Government efforts to reform business rates have been dealt a major blow this week, after the House of Lords voted to block part of the plans.
On Tuesday, the Lords voted to remove key provisions that would have imposed a new surcharge on some properties next April. The extra tax would have been used to fund business rates discounts for local retail, hospitality and leisure firms.
Concerns were raised that the impact of the Non-domestic Rating (Multipliers and Private Schools) Bill had not been fully considered. One expert described it as “rushed”.
For years, UK SMEs with physical locations have called for reforms to business rates. The Labour party, in its pre-election manifesto, previously promised to overhaul the system. Whether it can deliver on this promise now looks uncertain.
Why does the Government want to reform business rates?
Business rates are a charge imposed on commercial properties, similar to how council tax is paid on homes. Local firms pay rates to councils, who keep 50% of the money collected. The other half goes to the UK’s central government.
During the pandemic, business rates were frozen to help struggling UK high streets. But in April 2024, the rates were unfrozen and a key relief scheme was scrapped. Next month, rate bills are set to increase by around 3% (the current rate of inflation).
Labour first unveiled its business rates reform pledge in November 2023, of which this latest Bill would have played a big part.
As part of the measures, the Government intended to apply a supplement of up to 20% on all large properties with rateable value assessments of £500,000 and above.
The money raised would have been used to fund retail, hospitality and leisure relief (RHLR) for all eligible properties. Small pubs, restaurants, bars, and shops in England and Scotland all currently benefit from RHLR.
“Rushed” plans
According to a report by Costar, opposition Lords voted against the Bill after it emerged that the Government had not carried out an impact study into the changes.
Peers voted to exclude certain ratepayers, such as large healthcare, manufacturing, and retail sites from the plans, due to concerns they would unfairly penalise bigger businesses.
Simon Green, Head of Business Rates at Newmark, argued the House of Lords were right to question the reforms, which he said were “rushed through without prior consultation”.
“England’s business rates are among the highest local property taxes in the world, and rather than reducing the burden for all businesses, the Government is further squeezing large businesses with additional supplements”, added Green.

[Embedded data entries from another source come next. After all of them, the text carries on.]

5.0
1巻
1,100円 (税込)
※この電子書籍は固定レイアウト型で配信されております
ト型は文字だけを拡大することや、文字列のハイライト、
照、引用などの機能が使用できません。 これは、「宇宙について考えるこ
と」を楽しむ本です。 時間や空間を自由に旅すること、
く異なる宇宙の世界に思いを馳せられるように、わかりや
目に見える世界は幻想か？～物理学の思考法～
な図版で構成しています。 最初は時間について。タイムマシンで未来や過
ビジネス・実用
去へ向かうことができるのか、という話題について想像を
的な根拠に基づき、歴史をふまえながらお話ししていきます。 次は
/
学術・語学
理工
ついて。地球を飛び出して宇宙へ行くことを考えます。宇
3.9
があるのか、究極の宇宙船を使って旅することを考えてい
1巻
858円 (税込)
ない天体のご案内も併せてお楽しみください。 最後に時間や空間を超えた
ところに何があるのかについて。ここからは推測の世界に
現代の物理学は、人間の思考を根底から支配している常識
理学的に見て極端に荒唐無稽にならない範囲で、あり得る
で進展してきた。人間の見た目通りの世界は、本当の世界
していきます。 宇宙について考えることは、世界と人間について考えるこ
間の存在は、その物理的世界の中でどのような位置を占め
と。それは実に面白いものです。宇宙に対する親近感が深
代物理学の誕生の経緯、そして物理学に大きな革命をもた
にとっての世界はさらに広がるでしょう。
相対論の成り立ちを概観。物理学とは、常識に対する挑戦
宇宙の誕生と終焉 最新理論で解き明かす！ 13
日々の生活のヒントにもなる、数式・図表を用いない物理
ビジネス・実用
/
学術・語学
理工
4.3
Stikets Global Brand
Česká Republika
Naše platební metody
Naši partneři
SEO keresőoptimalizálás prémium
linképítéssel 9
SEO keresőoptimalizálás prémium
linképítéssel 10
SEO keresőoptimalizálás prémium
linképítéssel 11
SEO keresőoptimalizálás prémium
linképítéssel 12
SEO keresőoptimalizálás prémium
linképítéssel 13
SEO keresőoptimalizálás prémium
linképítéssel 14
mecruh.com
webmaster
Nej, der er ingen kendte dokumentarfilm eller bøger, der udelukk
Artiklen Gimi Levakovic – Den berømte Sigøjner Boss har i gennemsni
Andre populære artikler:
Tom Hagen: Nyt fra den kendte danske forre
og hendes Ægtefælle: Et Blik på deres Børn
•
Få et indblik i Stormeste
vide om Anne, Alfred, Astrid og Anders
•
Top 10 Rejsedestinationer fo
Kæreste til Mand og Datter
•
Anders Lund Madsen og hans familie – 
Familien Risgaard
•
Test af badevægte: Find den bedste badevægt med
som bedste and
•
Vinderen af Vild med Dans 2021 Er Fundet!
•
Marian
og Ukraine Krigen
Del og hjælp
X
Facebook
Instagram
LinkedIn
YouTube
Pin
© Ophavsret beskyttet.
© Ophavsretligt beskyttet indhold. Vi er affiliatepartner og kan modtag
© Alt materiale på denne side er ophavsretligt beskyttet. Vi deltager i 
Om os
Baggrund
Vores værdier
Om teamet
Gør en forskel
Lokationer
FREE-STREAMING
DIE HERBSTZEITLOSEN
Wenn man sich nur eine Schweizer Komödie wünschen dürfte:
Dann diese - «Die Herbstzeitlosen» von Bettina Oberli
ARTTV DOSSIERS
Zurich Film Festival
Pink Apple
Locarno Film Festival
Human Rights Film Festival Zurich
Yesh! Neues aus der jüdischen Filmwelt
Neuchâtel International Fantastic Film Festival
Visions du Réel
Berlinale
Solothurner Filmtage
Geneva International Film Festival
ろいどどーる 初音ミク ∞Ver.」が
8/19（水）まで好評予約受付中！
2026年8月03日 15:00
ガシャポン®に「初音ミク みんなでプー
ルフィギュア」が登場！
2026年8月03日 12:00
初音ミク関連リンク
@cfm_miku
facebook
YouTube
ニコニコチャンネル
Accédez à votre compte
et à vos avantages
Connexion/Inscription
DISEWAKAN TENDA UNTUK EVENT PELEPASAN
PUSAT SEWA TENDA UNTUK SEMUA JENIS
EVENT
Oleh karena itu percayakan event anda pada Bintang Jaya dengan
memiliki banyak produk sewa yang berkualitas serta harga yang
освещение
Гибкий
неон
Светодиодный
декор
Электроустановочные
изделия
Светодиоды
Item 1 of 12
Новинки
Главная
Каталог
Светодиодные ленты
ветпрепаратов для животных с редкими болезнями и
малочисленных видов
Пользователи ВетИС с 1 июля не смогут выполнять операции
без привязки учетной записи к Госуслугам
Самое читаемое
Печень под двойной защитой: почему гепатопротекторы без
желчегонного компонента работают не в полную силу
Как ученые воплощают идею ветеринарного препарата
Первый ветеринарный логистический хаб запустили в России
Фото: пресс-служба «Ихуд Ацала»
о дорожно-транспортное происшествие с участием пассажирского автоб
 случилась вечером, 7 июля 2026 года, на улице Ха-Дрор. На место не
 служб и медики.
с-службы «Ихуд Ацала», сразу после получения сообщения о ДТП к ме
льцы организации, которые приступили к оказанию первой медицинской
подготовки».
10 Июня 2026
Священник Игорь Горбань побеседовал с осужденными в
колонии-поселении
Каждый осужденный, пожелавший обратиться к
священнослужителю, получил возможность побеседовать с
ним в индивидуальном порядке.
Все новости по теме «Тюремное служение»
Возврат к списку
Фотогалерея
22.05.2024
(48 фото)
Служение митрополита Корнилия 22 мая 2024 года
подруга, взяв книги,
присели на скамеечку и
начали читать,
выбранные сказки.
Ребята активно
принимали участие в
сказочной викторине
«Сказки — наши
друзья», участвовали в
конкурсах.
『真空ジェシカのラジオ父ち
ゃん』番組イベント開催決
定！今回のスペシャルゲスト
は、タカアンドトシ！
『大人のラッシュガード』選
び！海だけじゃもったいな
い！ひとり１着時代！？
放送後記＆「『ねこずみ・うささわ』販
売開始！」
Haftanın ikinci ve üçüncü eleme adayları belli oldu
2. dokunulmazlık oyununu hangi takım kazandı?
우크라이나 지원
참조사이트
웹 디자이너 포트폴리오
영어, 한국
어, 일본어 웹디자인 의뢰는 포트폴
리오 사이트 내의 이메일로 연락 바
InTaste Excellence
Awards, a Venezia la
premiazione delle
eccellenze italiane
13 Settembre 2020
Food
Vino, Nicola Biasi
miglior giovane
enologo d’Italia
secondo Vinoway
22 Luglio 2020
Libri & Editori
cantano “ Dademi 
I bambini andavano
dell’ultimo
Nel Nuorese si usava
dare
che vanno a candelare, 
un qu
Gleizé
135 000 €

Large firms have previously expressed concerns about the impact of rate bills on cash flow. Last August, the CEO of Sainsbury’s publicly appealed to Whitehall lower rates, arguing that it would help to fund the creation of 17,000 retail jobs.
Deadline doubt looms
With this latest development, there is doubt that the Government’s pledge to reform business rates will happen ahead of its self-imposed deadline of April 2026.
The plans have already been watered down. At first, Labour said it would completely abolish the business rates system and replace it with something fairer for bricks and mortar businesses. In its campaign manifesto, this was softened into a promise for reform.
Whitehall has already introduced other measures designed to ease the financial pressure on SMEs. Last year, local councils were awarded the ‘right to rent’ under new laws that allowed them to rent out long-term empty commercial properties for less money.
The Government must deliver deliberate, well-planned reform policies if small businesses are to survive the next year, especially ahead of next month’s tax rises.